第460話 子供達の船

「デーニッツ、お前たちが船を動かせるのはわかるけど・・・」

「おとうさん、僕達にも任せてください!」

今まで海は全てヨシノブ自身かショウが動いていた、デーニッツ達も他の仲間のように手伝いたくて仕方なかったのだ。

彼らは決死の熱意をヨシノブに伝える。


「・・・わかった、住人の輸送を任せるけど、シモ、鬼さんをこの子達の護衛につけてもらえるかな。」

「わかったのよ、酒呑さんこちらにくるのよ。」

「姫様お呼びですか。」

「うにゅ、何人かシモの兄弟の護衛についてほしいのよ。」

「酒呑さん、船の中で誰かが暴れても取り押さえられる人数を貸してもらえないかな?」

俺は言葉の足りないシモの補足をする。

「かしこまりました、茨木童子以下20名を船に配備いたしましょう。」

「ありがとう、いつも世話になっててすまないね。」

「御父君、お気になさらず、我等の喜びは姫様の喜ぶ姿ですので、これからも御父君には姫様を宜しくお願い致します。」

「酒呑さんに言われなくてもシモは俺の子供だからね。」

「これは出過ぎた真似を致しました、どうかご容赦を。」

「怒ってはないから、でも他に希望があれば何でも言ってくれるかな?

できる限り御礼したいと思うよ。」

「何かございましたら、その時お願い致します。では、準備に入らさせてもらいます。」

酒呑童子は茨木童子に声をかけ、乗艦に備える。


シリアのショウの船に乗りたくないという希望は悪い形で叶えられたのだった。


「シリアさん、この子達がルクスの領地までおくってくれます。」

俺はデーニッツ達をシリアに紹介する。

「まだ子供ではないですか。」

「子供でもちゃんと訓練を積んでいますから大丈夫です。」

「ですが・・・」

シリアは不安そうな表情を浮かべる、まさかショウより子供が出てくるとは思ってもみなかった。


「シリア様、少しお話が・・・」

シリアと一緒に来ていた側近の一人がシリアを別室に連れていき進言する。

「かの船は他に見たことのない船にございます。かの船を手に入れたらビザ家の繁栄は間違いないかと。
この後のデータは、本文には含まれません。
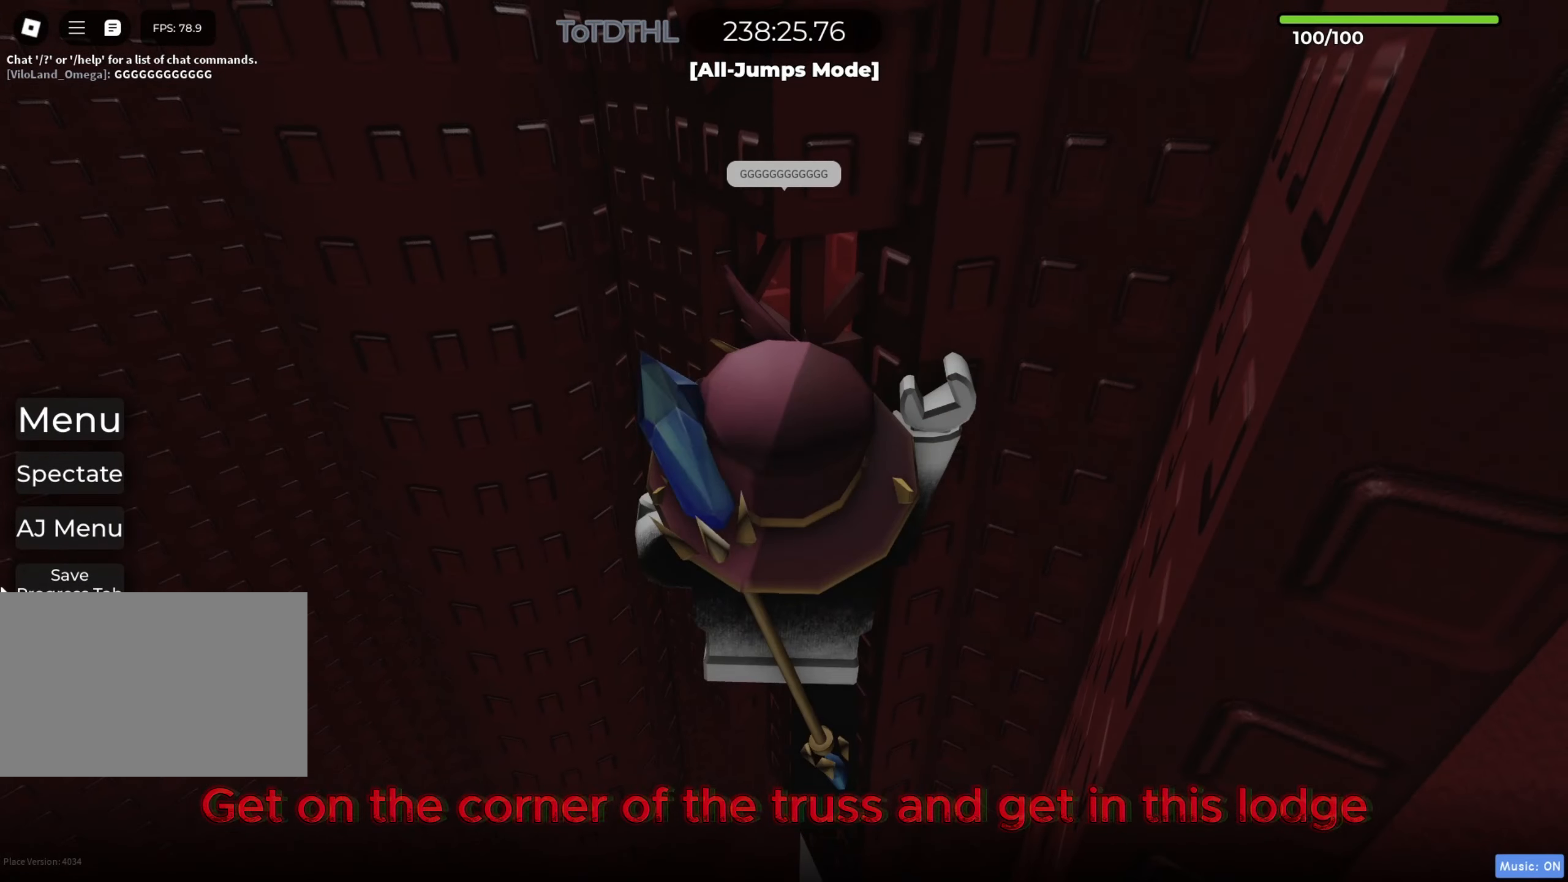
{"keys": [], "events": []}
そして、あの子供達をこちらの味方にすれば労なく手に入るのですぞ、また、味方せぬと言うなら力強くで捕縛してしまえば簡単に手に入ります。

このまま、彼らに送ってもらいましょう。」

「それは信義に欠けます、私は認めるつもりはありません!

・・・ですが、不慮の事はありますね。」

「お任せを姫様は何もお知りにならない、そういうことにございます。」

側近は黒い笑顔を浮かべている。

何も知らずに・・・


話し合いをおえ、ヨシノブの元に戻る。

「ヨシノブさん、彼等の船で送ってもらえますか?」

「わかりました、デーニッツ頼むよ。ルクスのところまでシリアさんを送ってあげて。」

「はい!任せてください!」

デーニッツ達は敬礼をして任務は受けるのだった。